Top of Text under study
One of the limiting factors that will prevent the expected increase in performance is the cache layout of the system. If the data can fit in the L1 cache of a core, then there is little to gain by sorting across multiple cores as you incur the penalty of the L1 cache miss between each iteration of the sorting algorithm.
The same reasoning applies to chips that have multiple L2 caches and NUMA (non-uniform memory access) architectures. So the more cores that you want to distribute the sorting across, the smallestToParallelize constant will need to be increased accordingly.
Another limiting factor which you identified is shared memory access, or contention over the memory bus. Since the memory bus can only satisfy a certain number of memory accesses per second; having additional cores that do essentially nothing but read and write to main memory will put a lot of stress on the memory system.
The last factor that I should point out is the thread pool itself as it may not be as efficient as you think. Because you have threads that steal and generate work from a shared queue, that queue requires synchronization methods; and depending on how those are implemented, they can cause very long serial sections in your code.
I don't know if answers here are applicable any longer or if my suggestions are applicable to D.
Anyway ...
Assuming that D allows it, there is always the possibility of providing prefetch hints to the caches. The core in question requests that data it will soon (not immediately) need be loaded into a certain cache level. In the ideal case the data will have been fetched by the time the core starts working on it. More likely the prefetch process will be more or less on the way which at least will result in less wait states than if the data were fetched "cold."
You'll still be constrained by the overall cache-to-RAM throughput capacity so you'll need to have organized the data such that so much data is in the core's exclusive caches that it can spend a fair amount of time there before having to write updated data.
The code and data need to be organized according to the concept of cache lines (fetch units of 64 bytes each) which is the smallest-sized unit in a cache. This should result in that for two cores the work needs to be organized such that the memory system works half as much per core (assuming 100% scalability) as before when only one core was working and the work hadn't been organized. For four cores a quarter as much and so on. It's quite a challenge but by no means impossible, it just depends on how imaginative you are in restructuring the work. As always, there are solutions that cannot be conceived ... until someone does just that!
Bottom of Text under study
» What you need to do
Update the passage on cache limits in parallel sorting, starting with "The same reasoning" and going on through "the memory system.", so that "memory bus" reads "system bus" wherever it occurs.
Top of Data section
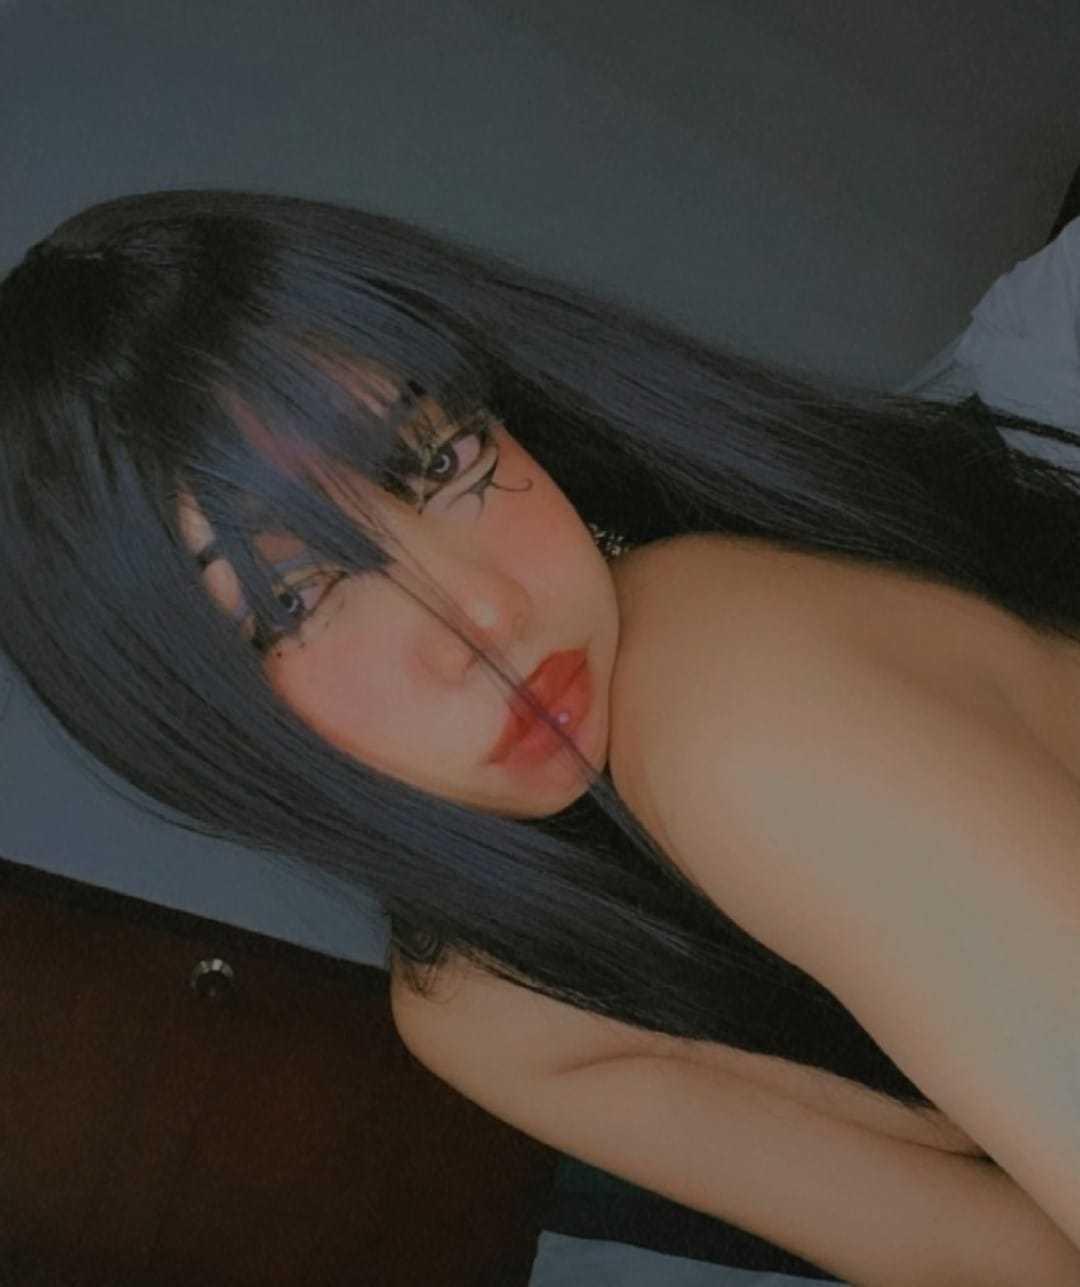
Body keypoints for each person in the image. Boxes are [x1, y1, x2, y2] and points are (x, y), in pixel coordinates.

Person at [3, 189, 1080, 1284]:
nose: (480, 616)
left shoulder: (721, 697)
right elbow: (999, 1261)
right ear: (195, 720)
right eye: (293, 600)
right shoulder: (487, 1015)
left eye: (435, 462)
Bottom of Data section
» Answer section
The same reasoning applies to chips that have multiple L2 caches and NUMA (non-uniform memory access) architectures. So the more cores that you want to distribute the sorting across, the smallestToParallelize constant will need to be increased accordingly.
Another limiting factor which you identified is shared memory access, or contention over the system bus. Since the system bus can only satisfy a certain number of memory accesses per second; having additional cores that do essentially nothing but read and write to main memory will put a lot of stress on the memory system.